• _Given task_: Can you lay out the data from the line containing "state / province: Valle del Cauca" through the end of the data as a Markdown table with the columns Row and Entry, numbering each row and skipping blank lines?

◆ ◆ ◆ ◆ ◆ ◆ ◆

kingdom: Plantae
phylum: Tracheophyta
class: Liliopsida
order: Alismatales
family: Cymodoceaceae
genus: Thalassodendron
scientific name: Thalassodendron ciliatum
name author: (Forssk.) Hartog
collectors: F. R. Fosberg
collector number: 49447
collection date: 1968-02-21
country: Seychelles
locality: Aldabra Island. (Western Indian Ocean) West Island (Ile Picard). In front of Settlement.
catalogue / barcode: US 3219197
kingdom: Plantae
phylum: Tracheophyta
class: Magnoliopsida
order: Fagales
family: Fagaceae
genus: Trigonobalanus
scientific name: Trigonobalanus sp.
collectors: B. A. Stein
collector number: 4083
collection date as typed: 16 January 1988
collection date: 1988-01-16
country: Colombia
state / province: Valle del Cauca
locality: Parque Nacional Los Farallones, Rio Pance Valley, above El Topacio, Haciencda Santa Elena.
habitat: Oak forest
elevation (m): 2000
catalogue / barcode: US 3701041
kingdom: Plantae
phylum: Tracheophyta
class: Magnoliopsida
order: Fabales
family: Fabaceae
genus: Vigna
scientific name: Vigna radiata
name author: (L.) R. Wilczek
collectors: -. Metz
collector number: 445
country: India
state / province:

◆ ◆ ◆ ◆ ◆ ◆ ◆

• _Result for this task_:
| Row | Entry |
|---|---|
| 1 | state / province: Valle del Cauca |
| 2 | locality: Parque Nacional Los Farallones, Rio Pance Valley, above El Topacio, Haciencda Santa Elena. |
| 3 | habitat: Oak forest |
| 4 | elevation (m): 2000 |
| 5 | catalogue / barcode: US 3701041 |
| 6 | kingdom: Plantae |
| 7 | phylum: Tracheophyta |
| 8 | class: Magnoliopsida |
| 9 | order: Fabales |
| 10 | family: Fabaceae |
| 11 | genus: Vigna |
| 12 | scientific name: Vigna radiata |
| 13 | name author: (L.) R. Wilczek |
| 14 | collectors: -. Metz |
| 15 | collector number: 445 |
| 16 | country: India |
| 17 | state / province: |